Government Issues High Severity Warning for Google ChromeOS

CERT-In warns of high severity Google ChromeOS vulnerabilities, urging users to update to version 120.0.6099.315 in the LTS channel to prevent arbitrary code execution through malicious web pages.

The Indian Computer Emergency Response Team (CERT-In) has issued a high severity warning for Google ChromeOS. As per the government body, multiple vulnerabilities exist in the ChromeOS which can be exploited by an attacker to execute arbitrary code on the targeted system. For those unaware, CERT-In is the nodal agency for responding to major computer security incidents in the country. It works under the Ministry of Electronics and Information Technology.

What the advisory says?

The advisory issued on July 1 states that multiple vulnerabilities have been reported in the LTS channel for ChromeOS which could be exploited by an attacker to execute arbitrary code on the targeted system. LTS channel for Google ChromeOS versions prior to 120.0.6099.315 (Platform Version: 15662.112) are affected. These vulnerabilities, the cyber watchdog says, exist in Google Chrome OS due to Heap buffer overflow in WebRTC and Use after free in Media Session. An attacker could exploit these vulnerabilities by persuading a victim to visit a specially crafted web page, it states.
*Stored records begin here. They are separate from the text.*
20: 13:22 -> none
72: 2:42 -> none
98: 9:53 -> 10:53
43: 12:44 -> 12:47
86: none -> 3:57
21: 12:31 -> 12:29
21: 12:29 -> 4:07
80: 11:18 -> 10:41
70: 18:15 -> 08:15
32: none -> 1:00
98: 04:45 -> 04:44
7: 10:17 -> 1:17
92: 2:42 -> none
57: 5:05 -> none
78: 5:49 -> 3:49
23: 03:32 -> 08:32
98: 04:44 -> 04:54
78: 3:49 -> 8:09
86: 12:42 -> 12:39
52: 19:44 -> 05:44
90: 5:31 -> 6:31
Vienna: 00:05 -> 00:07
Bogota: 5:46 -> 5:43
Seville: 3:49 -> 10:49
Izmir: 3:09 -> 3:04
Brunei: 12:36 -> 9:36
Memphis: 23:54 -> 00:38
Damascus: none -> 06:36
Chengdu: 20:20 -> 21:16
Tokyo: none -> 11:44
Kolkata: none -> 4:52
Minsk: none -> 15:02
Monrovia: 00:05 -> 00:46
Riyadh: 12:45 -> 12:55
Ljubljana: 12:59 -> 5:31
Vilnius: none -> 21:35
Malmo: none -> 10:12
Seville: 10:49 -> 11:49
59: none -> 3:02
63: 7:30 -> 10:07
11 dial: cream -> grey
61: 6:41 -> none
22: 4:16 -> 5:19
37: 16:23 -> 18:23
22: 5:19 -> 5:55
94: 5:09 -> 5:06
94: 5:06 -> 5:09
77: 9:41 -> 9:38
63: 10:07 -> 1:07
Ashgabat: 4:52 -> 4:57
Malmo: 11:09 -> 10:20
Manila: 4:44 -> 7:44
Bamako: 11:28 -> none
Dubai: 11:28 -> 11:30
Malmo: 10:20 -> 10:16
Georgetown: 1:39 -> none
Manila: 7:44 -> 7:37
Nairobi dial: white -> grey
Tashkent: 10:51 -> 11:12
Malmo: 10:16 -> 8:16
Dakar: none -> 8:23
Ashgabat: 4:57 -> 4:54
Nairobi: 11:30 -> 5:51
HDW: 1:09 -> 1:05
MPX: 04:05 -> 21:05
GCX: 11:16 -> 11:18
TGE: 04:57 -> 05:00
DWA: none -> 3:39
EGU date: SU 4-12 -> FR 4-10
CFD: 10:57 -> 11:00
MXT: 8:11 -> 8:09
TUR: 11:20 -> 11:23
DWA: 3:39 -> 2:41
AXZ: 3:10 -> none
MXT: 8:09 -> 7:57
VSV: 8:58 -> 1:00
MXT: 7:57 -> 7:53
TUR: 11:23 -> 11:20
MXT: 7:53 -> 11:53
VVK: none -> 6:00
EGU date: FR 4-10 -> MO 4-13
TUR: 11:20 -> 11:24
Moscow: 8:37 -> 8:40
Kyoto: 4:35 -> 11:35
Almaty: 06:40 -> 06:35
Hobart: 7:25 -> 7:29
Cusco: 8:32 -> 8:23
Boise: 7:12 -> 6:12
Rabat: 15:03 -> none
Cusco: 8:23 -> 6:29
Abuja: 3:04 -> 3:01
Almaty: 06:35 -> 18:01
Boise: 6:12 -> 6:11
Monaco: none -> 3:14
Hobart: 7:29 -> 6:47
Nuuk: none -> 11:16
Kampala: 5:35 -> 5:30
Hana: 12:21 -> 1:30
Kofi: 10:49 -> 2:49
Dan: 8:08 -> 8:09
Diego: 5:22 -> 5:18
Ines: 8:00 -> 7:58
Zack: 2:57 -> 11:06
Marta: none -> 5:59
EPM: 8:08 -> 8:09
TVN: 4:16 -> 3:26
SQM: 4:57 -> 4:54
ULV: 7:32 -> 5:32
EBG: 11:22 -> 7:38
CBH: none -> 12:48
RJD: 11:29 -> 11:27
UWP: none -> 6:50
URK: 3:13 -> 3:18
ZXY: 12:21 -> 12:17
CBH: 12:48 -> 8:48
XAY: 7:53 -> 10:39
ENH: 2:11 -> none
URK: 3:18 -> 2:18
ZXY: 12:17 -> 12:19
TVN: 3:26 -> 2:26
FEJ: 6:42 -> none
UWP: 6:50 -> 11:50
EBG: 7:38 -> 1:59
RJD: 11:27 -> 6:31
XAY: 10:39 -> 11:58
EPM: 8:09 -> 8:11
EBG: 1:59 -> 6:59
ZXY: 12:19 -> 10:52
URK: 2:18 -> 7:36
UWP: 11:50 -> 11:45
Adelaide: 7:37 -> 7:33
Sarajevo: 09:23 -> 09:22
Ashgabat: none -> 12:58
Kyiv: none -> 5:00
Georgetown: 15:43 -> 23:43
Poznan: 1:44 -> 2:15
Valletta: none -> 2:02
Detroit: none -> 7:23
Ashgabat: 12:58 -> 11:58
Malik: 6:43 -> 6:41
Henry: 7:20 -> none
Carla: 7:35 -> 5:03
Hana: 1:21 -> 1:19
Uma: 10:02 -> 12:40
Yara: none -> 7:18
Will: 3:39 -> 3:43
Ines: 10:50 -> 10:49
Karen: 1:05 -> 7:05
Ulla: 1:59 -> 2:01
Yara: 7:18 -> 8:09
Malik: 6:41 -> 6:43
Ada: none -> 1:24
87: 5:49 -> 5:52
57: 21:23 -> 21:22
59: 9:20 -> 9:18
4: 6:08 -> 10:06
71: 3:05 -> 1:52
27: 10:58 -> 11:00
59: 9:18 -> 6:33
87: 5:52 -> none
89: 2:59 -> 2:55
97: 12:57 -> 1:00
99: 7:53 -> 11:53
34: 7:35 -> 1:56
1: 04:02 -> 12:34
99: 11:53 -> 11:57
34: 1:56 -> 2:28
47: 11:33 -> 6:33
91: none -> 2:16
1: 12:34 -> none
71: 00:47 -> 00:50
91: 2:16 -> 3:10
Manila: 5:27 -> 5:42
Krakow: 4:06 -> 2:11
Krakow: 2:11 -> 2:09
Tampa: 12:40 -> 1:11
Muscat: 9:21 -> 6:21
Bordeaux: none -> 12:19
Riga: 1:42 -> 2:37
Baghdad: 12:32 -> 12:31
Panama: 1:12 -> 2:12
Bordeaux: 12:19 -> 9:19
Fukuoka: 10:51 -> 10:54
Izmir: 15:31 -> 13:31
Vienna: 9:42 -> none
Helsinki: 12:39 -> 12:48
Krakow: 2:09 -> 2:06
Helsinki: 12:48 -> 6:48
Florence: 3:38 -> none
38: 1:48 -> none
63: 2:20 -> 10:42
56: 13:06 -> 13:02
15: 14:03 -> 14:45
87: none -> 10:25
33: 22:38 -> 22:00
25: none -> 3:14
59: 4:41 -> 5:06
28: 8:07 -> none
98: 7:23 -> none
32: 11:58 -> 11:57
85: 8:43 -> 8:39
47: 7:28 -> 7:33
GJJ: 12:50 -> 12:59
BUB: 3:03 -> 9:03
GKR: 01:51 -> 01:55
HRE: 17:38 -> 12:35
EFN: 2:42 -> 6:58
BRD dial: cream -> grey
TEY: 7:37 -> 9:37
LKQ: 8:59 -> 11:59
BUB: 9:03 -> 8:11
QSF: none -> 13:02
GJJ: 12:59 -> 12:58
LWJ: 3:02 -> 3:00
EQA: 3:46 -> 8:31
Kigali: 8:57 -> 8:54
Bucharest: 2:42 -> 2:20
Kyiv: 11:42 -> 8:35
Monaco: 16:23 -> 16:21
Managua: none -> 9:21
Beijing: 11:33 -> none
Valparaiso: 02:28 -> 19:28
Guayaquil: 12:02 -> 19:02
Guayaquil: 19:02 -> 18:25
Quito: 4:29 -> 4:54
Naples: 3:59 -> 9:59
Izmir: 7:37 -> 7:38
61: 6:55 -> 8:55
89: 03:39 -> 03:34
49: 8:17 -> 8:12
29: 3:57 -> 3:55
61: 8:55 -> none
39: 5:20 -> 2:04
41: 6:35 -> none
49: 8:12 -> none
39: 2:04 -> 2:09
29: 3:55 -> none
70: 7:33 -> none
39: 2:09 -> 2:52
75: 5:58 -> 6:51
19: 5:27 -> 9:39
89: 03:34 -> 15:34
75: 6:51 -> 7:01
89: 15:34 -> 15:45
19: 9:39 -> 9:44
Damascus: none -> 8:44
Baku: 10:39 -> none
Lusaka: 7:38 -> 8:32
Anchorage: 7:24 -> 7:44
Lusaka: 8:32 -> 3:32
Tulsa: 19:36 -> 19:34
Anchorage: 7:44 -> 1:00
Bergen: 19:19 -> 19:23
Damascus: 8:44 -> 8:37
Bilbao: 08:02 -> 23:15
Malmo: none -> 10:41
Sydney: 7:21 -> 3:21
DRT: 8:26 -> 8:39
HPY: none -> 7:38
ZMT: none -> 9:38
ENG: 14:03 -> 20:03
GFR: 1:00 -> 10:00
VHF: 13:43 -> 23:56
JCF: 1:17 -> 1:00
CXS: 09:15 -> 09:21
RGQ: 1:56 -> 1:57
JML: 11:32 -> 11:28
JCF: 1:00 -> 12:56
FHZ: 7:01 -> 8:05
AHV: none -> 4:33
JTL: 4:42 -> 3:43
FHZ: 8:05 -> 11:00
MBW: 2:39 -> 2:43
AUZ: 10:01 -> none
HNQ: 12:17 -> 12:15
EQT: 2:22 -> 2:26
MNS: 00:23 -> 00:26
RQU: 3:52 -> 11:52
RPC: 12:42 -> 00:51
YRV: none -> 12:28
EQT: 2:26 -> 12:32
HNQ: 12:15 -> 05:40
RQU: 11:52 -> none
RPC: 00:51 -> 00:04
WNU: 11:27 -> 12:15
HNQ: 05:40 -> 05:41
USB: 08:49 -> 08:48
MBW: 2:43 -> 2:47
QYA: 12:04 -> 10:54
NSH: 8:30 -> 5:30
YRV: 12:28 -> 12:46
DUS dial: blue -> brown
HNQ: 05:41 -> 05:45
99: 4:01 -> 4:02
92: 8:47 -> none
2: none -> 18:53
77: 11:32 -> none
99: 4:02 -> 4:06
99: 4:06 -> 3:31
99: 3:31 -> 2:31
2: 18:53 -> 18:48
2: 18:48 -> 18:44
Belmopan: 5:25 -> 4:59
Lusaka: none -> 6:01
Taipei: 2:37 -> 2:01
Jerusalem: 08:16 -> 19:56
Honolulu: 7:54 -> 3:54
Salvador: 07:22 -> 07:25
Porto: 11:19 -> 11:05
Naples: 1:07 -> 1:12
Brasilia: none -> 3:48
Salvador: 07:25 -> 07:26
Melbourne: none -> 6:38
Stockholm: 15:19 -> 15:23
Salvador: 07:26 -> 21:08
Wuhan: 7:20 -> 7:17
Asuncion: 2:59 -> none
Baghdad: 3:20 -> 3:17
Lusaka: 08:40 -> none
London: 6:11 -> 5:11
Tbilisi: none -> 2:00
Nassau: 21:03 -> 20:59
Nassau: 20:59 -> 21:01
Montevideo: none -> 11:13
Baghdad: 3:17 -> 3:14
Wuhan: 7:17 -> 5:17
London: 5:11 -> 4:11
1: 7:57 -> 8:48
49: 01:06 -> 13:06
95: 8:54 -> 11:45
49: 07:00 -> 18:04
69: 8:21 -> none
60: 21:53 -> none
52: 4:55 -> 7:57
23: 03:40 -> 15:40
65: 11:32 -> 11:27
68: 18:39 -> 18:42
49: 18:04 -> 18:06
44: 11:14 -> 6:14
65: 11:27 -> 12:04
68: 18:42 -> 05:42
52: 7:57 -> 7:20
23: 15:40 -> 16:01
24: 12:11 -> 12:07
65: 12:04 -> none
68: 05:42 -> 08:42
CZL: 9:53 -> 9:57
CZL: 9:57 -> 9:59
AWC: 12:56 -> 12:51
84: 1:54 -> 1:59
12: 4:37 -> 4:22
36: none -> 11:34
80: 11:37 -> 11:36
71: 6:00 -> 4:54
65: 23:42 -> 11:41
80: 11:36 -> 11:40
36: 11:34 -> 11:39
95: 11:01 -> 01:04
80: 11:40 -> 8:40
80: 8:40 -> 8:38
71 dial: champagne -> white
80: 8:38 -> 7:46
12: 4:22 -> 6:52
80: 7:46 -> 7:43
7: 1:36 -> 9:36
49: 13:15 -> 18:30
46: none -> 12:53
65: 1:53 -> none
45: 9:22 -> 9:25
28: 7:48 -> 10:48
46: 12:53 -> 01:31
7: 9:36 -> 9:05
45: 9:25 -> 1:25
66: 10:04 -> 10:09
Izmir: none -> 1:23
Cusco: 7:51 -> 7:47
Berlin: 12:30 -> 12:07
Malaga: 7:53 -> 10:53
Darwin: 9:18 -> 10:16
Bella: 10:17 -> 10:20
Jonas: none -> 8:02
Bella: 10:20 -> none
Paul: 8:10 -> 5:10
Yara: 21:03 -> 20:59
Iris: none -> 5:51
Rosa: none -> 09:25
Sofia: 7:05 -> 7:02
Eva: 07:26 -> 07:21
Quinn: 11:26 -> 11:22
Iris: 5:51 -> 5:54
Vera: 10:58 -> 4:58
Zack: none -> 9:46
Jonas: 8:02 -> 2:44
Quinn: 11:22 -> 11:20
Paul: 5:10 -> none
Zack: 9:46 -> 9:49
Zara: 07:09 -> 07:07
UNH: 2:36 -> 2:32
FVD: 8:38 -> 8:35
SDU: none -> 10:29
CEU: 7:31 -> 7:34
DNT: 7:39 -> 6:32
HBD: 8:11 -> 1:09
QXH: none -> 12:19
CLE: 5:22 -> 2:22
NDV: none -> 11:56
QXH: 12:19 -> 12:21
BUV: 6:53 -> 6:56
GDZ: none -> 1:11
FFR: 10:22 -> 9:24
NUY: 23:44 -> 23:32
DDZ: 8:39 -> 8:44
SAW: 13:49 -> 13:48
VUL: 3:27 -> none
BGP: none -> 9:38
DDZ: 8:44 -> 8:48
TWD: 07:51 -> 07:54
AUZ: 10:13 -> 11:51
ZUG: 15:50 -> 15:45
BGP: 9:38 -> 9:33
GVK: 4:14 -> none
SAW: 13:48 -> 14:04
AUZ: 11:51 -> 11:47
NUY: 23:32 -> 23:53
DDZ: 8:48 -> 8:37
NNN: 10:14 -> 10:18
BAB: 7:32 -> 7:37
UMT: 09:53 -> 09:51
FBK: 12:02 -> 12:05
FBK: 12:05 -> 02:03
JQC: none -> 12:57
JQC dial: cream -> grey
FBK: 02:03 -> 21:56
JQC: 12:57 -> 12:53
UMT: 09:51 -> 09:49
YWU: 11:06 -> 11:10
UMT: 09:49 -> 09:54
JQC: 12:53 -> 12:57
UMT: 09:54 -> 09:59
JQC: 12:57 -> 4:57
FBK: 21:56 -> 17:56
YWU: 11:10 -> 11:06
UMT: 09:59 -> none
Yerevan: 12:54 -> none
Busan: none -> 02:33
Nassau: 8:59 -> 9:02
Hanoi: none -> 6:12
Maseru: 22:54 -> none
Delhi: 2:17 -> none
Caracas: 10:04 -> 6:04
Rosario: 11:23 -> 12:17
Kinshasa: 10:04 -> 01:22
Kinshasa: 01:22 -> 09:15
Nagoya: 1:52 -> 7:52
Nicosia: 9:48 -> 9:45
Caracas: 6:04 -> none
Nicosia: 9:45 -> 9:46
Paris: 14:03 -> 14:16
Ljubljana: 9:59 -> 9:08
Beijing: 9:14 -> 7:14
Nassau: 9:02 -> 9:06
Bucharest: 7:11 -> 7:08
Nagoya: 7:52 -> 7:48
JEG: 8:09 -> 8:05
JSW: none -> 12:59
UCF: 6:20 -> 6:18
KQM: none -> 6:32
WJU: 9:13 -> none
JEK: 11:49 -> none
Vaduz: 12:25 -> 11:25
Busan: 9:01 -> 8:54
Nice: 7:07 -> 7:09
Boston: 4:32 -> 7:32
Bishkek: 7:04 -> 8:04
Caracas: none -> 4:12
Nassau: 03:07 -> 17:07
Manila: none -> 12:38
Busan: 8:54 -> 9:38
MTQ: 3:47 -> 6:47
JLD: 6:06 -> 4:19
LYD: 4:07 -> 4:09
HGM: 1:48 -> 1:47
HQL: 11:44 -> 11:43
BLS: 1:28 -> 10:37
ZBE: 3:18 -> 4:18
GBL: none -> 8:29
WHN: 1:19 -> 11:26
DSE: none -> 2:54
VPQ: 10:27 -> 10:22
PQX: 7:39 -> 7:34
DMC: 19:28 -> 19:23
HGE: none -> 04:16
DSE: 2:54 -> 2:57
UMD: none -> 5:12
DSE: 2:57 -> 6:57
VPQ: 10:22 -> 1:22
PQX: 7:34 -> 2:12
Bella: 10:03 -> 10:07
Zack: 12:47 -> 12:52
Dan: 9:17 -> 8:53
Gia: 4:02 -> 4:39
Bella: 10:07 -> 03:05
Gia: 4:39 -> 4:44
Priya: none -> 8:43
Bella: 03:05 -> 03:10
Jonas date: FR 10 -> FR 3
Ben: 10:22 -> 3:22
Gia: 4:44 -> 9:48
What should Google Chrome users do?

CERT-In has advised users to apply appropriate updates released by Google. In a blog post, the company said that the LTS-120 is being updated in the LTS (Long Term Support) channel, version 120.0.6099.315 (Platform Version: 15662.112), for most ChromeOS devices. The update brings fixes for both issues- Heap buffer overflow in WebRTC and Use after free in Media Session, as mentioned above.